Just the mention of the words “cider doughnuts” invokes visions of “that festival season when nature is all aglow”: red and gold leaves on a bright autumn day, colorful marsh grasses and apple trees heavy with the lovely red fruit we look forward to as summer fades each year.

New England is mecca for lovers of all things apple, and those sweet-tart confections bathed in sugar or left “bare,” are one of the best treats ever created. Mouths water all over New England come late September, in anticipation of the tasty round delights. Grocery stores begin to display them in their bakeries. Orchards and produce stands draw locals and tourists alike with promises of homemade cider doughnuts. Church fairs and village autumn-fests are magnets for seekers of that seductive first bite.

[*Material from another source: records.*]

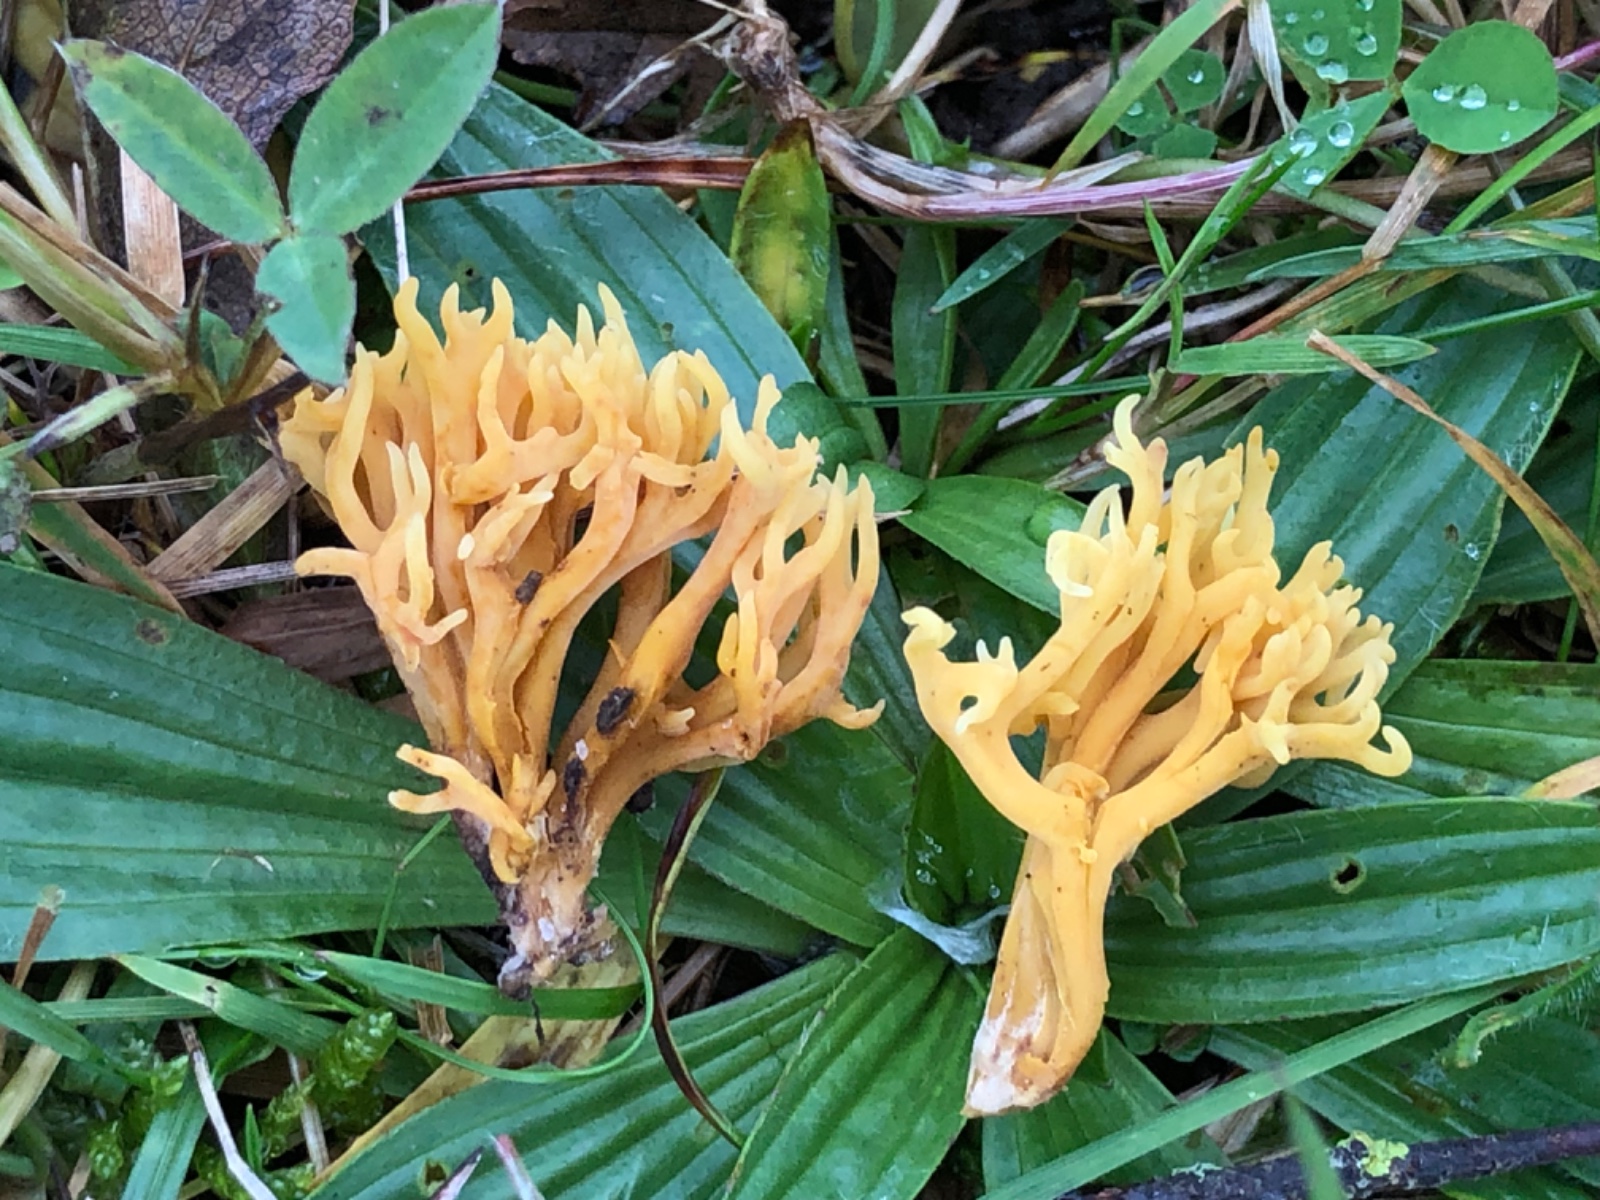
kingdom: Fungi
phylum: Basidiomycota
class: Agaricomycetes
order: Agaricales
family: Clavariaceae
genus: Clavulinopsis
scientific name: Clavulinopsis corniculata
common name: eng-køllesvamp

Now, to be honest, there are some cider doughnuts that don’t quite measure up. Some are too soft. Others are too dry. Many are packaged in such a way that they lose that slight crunchiness the best ones have along the inner and outer crusts of the doughnut. Connoisseurs will insist that a cider doughnut is not really a cider doughnut unless it is fresh out of the fryer, still slightly warm if possible, having just a bit of a crisp edge rimming the cakey interior.

Autumn is, indeed, a magical time of year in throughout the northeastern United States. Folks in other parts of the country will attempt to tout this season as just as colorful, just as breathtaking, as ours. We know differently, however. The truth is that there is just no display of red, gold yellow and orange that can measure up to autumn in our part of the country.

Add the wondrous display of flocks of Canada geese against a clear, blue sky and the amazing taste of a fresh cider doughnut and, well … You know what I mean.